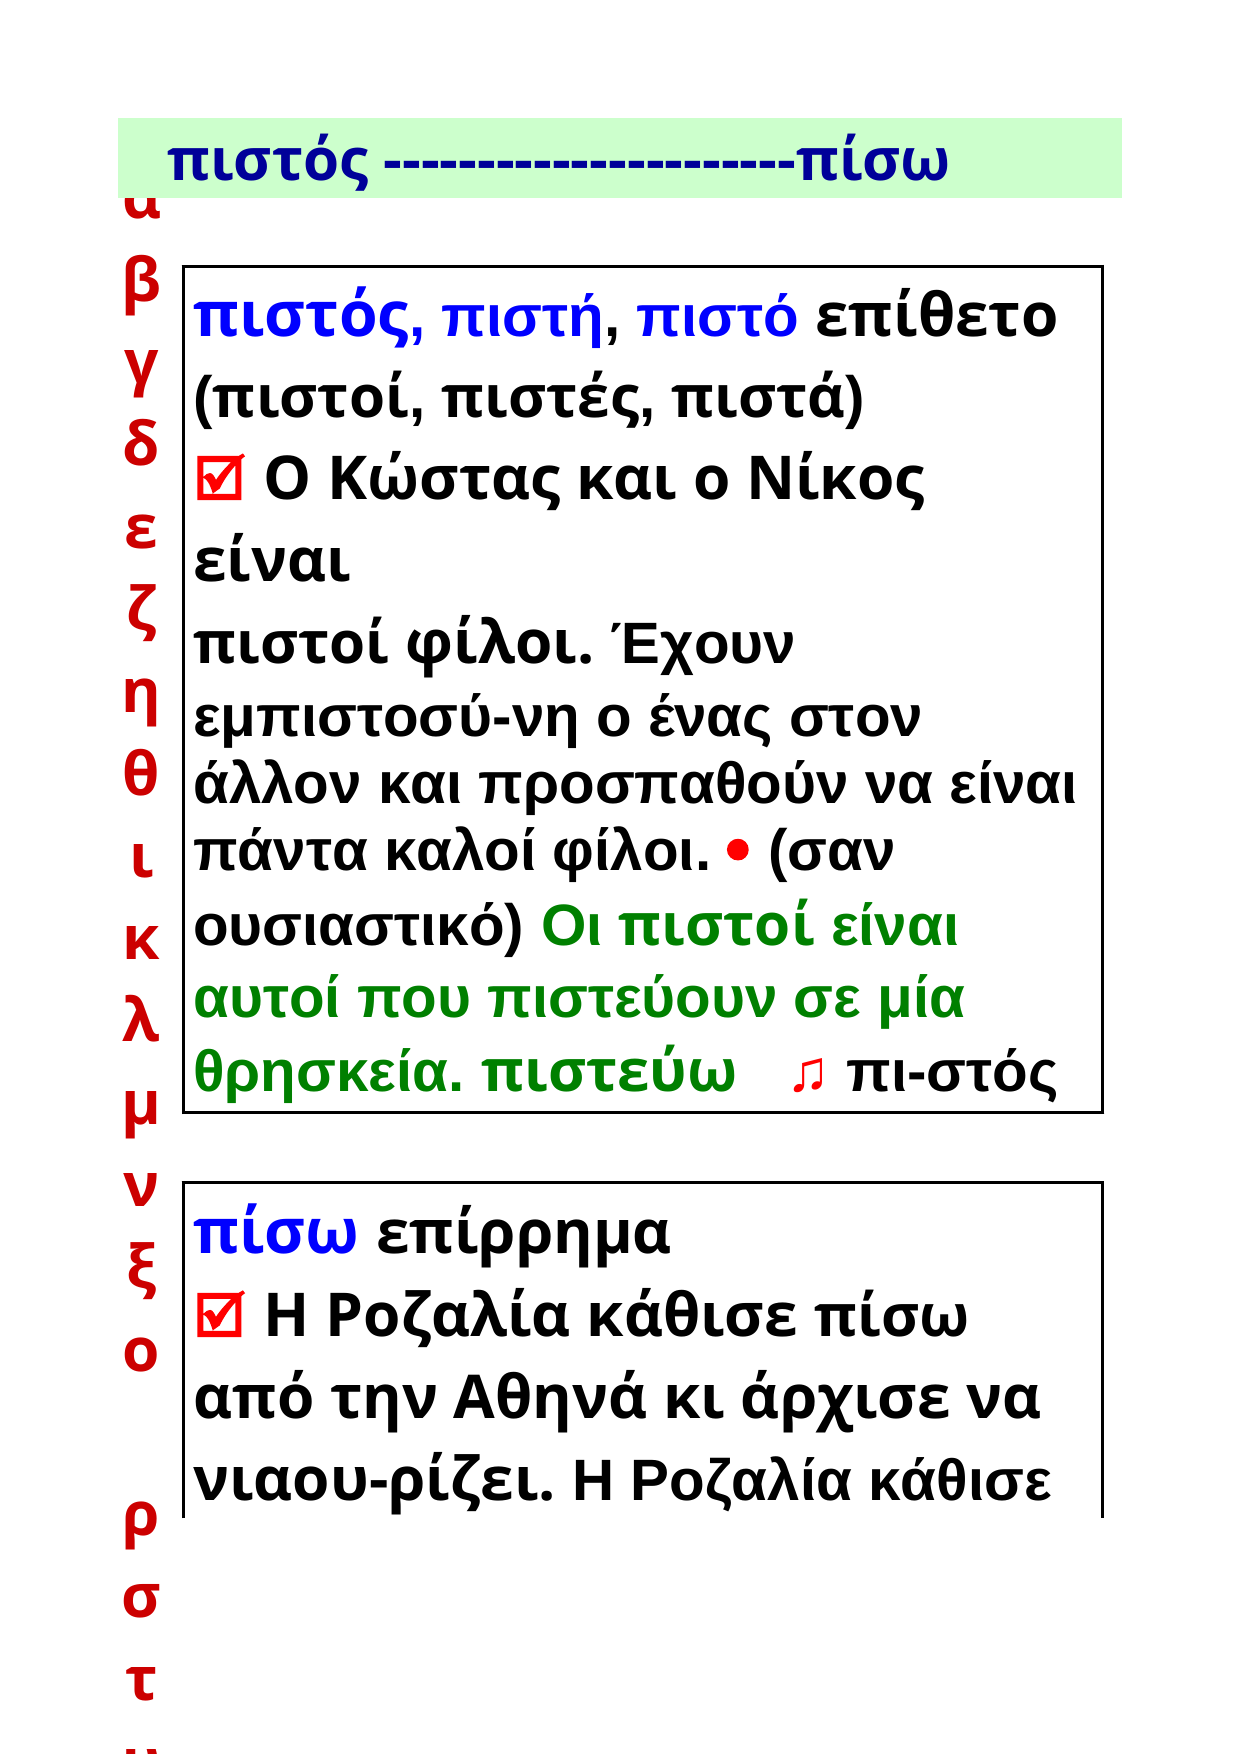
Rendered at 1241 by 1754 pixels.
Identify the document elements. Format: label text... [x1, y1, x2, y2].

text Ο Κώστας και ο Νίκος είναι [185, 429, 1101, 594]
text πιστός, πιστή, πιστό επίθετο (πιστοί, πιστές, πιστά) [185, 268, 1101, 429]
text πίσω επίρρημα [185, 1184, 1101, 1266]
text πιστοί φίλοι. Έχουν εμπιστοσύ-νη ο ένας στον άλλον και προσπαθούν να είναι πάντα καλοί φίλοι. (σαν ουσιαστικό) Οι πιστοί είναι αυτοί που πιστεύουν σε μία θρησκεία. πιστεύω ♫ πι-στός [185, 594, 1101, 1111]
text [185, 1266, 1101, 1518]
text πιστός ----------------------πίσω [118, 118, 1122, 198]
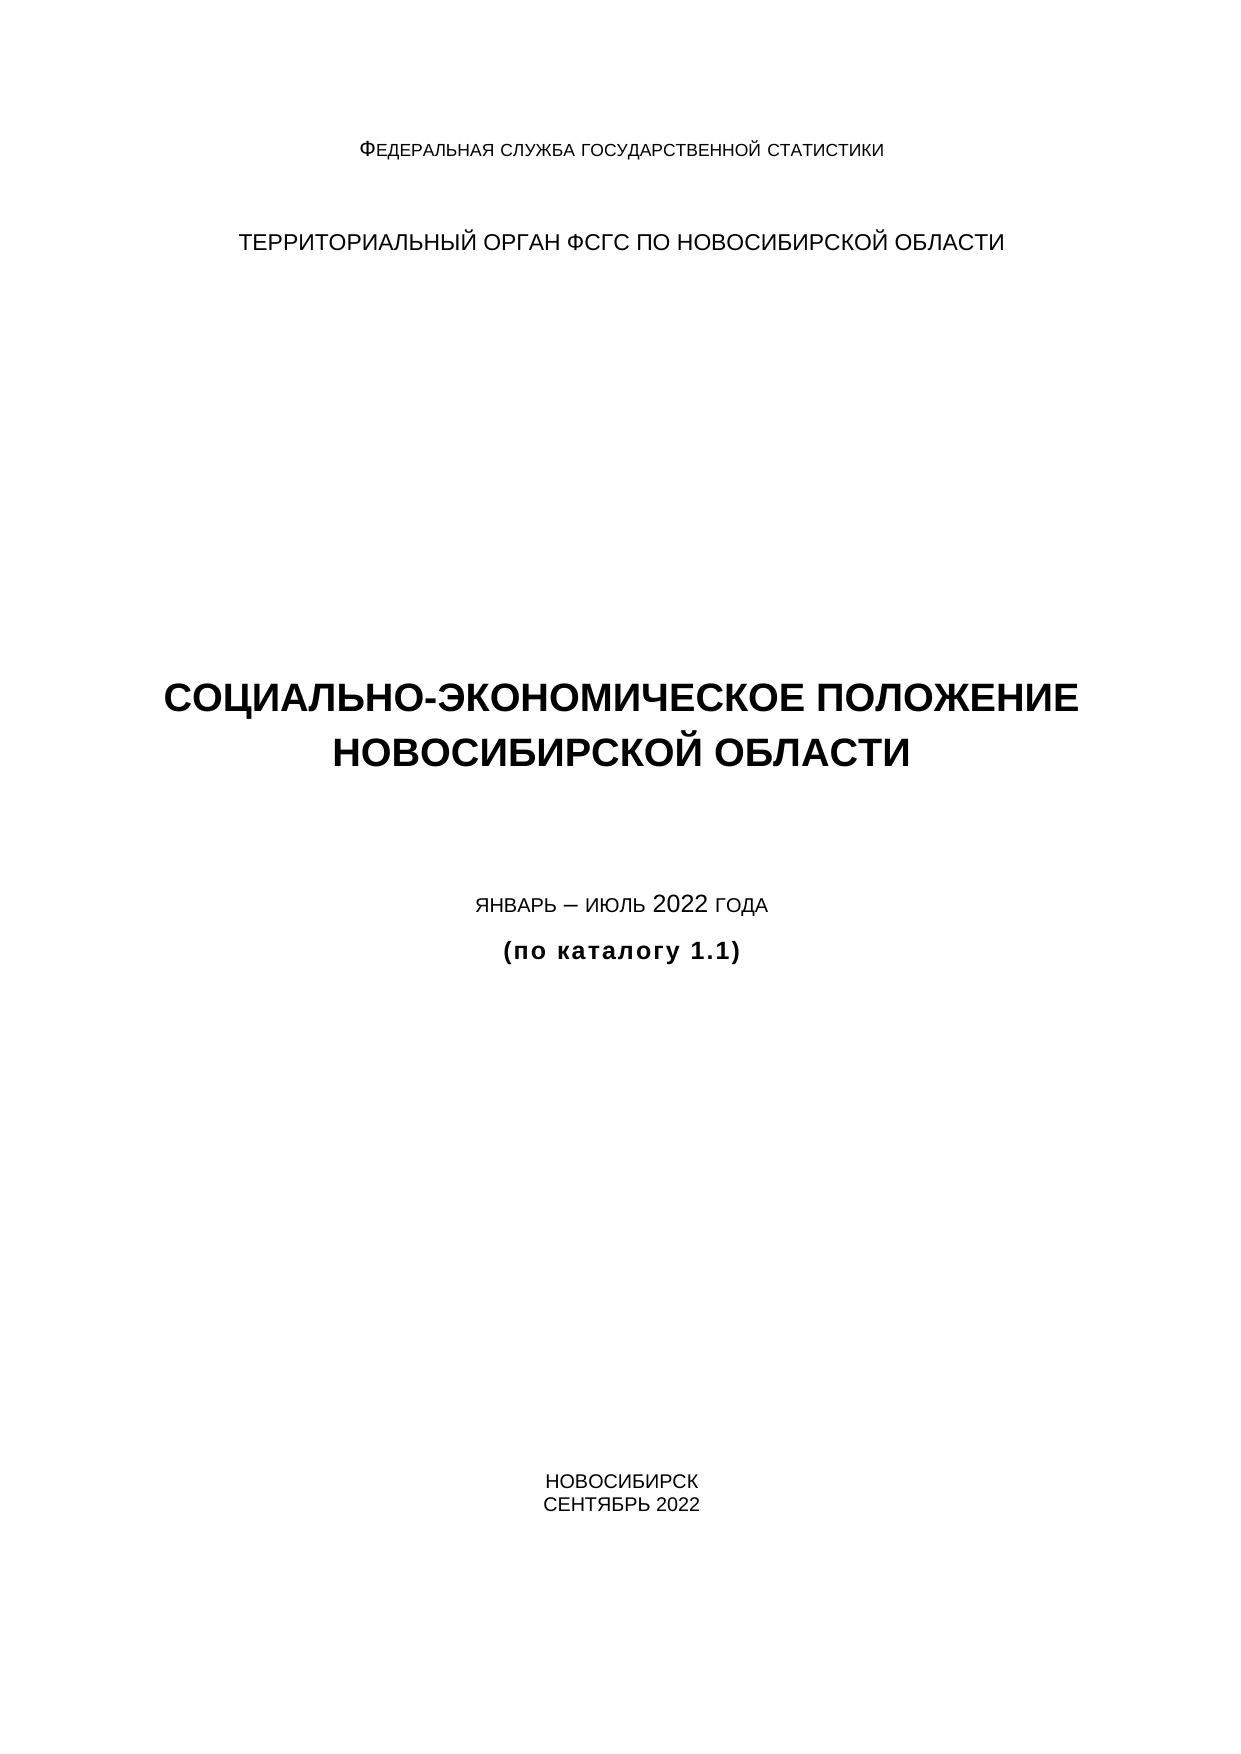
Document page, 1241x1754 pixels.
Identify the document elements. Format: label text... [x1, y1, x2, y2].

text Федеральная служба государственной статистики [136, 136, 1107, 161]
text социально-экономическое положение Новосибирской области [136, 620, 1107, 775]
text январь – июль 2022 года [136, 889, 1107, 918]
text Новосибирск [136, 1470, 1107, 1492]
text сентябрь 2022 [136, 1492, 1107, 1515]
text (по каталогу 1.1) [136, 936, 1107, 964]
text территориальный орган фсгс по Новосибирской области [136, 229, 1107, 255]
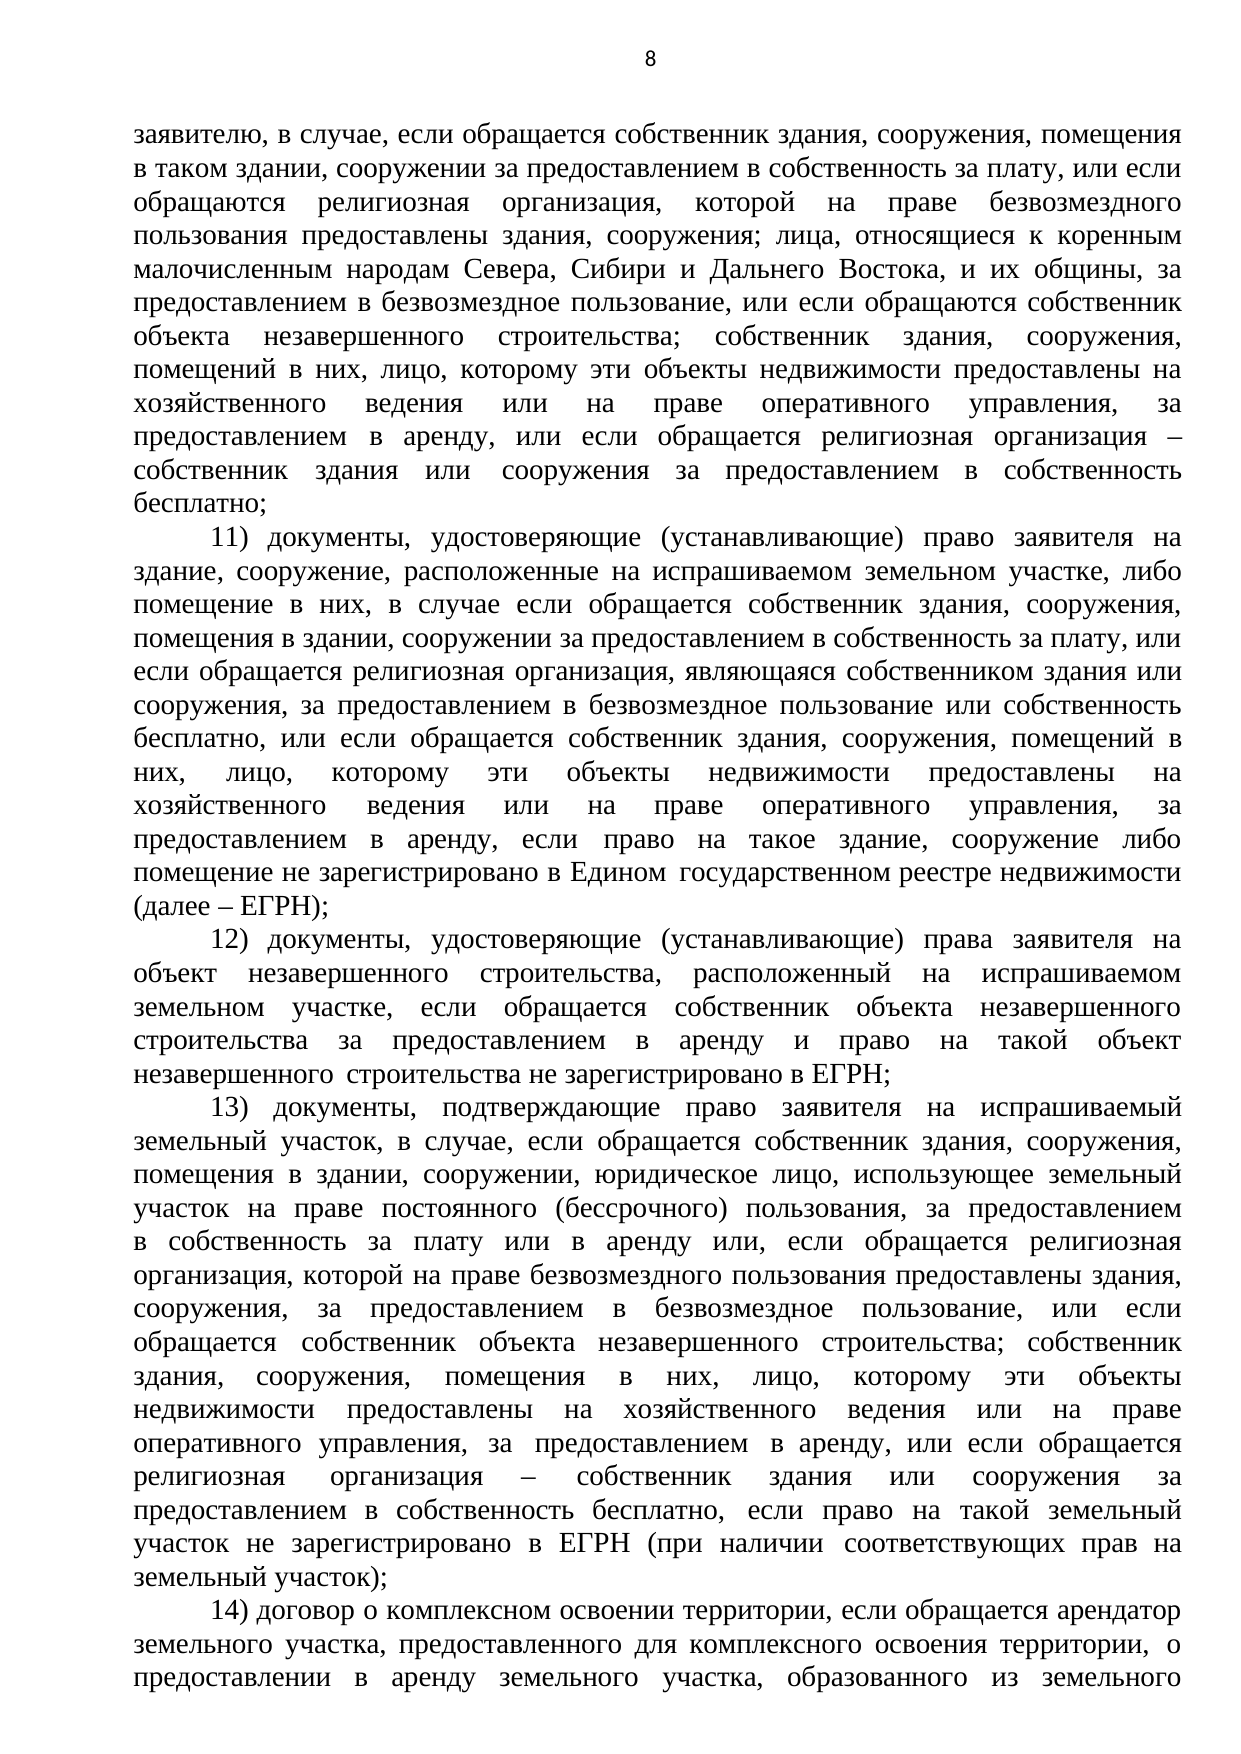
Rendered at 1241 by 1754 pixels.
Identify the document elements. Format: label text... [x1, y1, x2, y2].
=-=-=
#### [Directions for this task]
Return only what lies between the line containing "text [185, 1266, 1101, 1518]" and the last line of the listing, those two lines included, exactly as written and with no pictures.

#### [Solution]
text [185, 1266, 1101, 1518]
text πιστός ----------------------πίσω [118, 118, 1122, 198]
Document page, 1241x1754 pixels.
Identify the document elements. Format: label text... [x1, y1, x2, y2].

text Федеральная служба государственной статистики [136, 136, 1107, 161]
text социально-экономическое положение Новосибирской области [136, 620, 1107, 775]
text январь – июль 2022 года [136, 889, 1107, 918]
text Новосибирск [136, 1470, 1107, 1492]
text сентябрь 2022 [136, 1492, 1107, 1515]
text (по каталогу 1.1) [136, 936, 1107, 964]
text территориальный орган фсгс по Новосибирской области [136, 229, 1107, 255]
Rendered at 1241 by 1754 pixels.
Identify the document elements. Format: label text... [x1, y1, x2, y2].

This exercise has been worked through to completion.